Text data extracted from pages
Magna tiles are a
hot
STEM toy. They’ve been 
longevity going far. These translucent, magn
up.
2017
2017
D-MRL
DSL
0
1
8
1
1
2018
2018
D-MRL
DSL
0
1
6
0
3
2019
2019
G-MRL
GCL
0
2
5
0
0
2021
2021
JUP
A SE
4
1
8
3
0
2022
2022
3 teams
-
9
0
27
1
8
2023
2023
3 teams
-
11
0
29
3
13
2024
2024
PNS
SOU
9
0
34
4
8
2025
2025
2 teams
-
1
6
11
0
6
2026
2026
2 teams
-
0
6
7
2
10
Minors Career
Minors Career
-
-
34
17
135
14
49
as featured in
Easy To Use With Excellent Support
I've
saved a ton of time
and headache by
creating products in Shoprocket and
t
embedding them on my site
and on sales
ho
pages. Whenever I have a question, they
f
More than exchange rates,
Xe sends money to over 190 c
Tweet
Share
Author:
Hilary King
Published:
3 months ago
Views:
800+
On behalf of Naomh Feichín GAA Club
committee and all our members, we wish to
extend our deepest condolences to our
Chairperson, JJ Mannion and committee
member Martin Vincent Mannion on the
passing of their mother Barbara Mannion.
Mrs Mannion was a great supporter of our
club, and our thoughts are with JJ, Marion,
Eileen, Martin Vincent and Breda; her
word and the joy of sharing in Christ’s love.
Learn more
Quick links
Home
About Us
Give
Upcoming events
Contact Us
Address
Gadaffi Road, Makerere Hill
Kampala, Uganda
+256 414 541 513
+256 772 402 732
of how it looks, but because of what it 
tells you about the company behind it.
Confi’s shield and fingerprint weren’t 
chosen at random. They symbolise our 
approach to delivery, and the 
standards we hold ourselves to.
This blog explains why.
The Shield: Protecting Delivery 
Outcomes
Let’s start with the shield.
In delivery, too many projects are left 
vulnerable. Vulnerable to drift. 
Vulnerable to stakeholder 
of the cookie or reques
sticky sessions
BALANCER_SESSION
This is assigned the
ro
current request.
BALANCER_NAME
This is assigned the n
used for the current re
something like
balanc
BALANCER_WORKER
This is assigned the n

* What to work on *
Please reproduce all of the entries above word for word, keeping every line as it is.

* Answer area *
Magna tiles are a
hot
STEM toy. They’ve been 
longevity going far. These translucent, magn
up.
2017
2017
D-MRL
DSL
0
1
8
1
1
2018
2018
D-MRL
DSL
0
1
6
0
3
2019
2019
G-MRL
GCL
0
2
5
0
0
2021
2021
JUP
A SE
4
1
8
3
0
2022
2022
3 teams
-
9
0
27
1
8
2023
2023
3 teams
-
11
0
29
3
13
2024
2024
PNS
SOU
9
0
34
4
8
2025
2025
2 teams
-
1
6
11
0
6
2026
2026
2 teams
-
0
6
7
2
10
Minors Career
Minors Career
-
-
34
17
135
14
49
as featured in
Easy To Use With Excellent Support
I've
saved a ton of time
and headache by
creating products in Shoprocket and
t
embedding them on my site
and on sales
ho
pages. Whenever I have a question, they
f
More than exchange rates,
Xe sends money to over 190 c
Tweet
Share
Author:
Hilary King
Published:
3 months ago
Views:
800+
On behalf of Naomh Feichín GAA Club
committee and all our members, we wish to
extend our deepest condolences to our
Chairperson, JJ Mannion and committee
member Martin Vincent Mannion on the
passing of their mother Barbara Mannion.
Mrs Mannion was a great supporter of our
club, and our thoughts are with JJ, Marion,
Eileen, Martin Vincent and Breda; her
word and the joy of sharing in Christ’s love.
Learn more
Quick links
Home
About Us
Give
Upcoming events
Contact Us
Address
Gadaffi Road, Makerere Hill
Kampala, Uganda
+256 414 541 513
+256 772 402 732
of how it looks, but because of what it 
tells you about the company behind it.
Confi’s shield and fingerprint weren’t 
chosen at random. They symbolise our 
approach to delivery, and the 
standards we hold ourselves to.
This blog explains why.
The Shield: Protecting Delivery 
Outcomes
Let’s start with the shield.
In delivery, too many projects are left 
vulnerable. Vulnerable to drift. 
Vulnerable to stakeholder 
of the cookie or reques
sticky sessions
BALANCER_SESSION
This is assigned the
ro
current request.
BALANCER_NAME
This is assigned the n
used for the current re
something like
balanc
BALANCER_WORKER
This is assigned the n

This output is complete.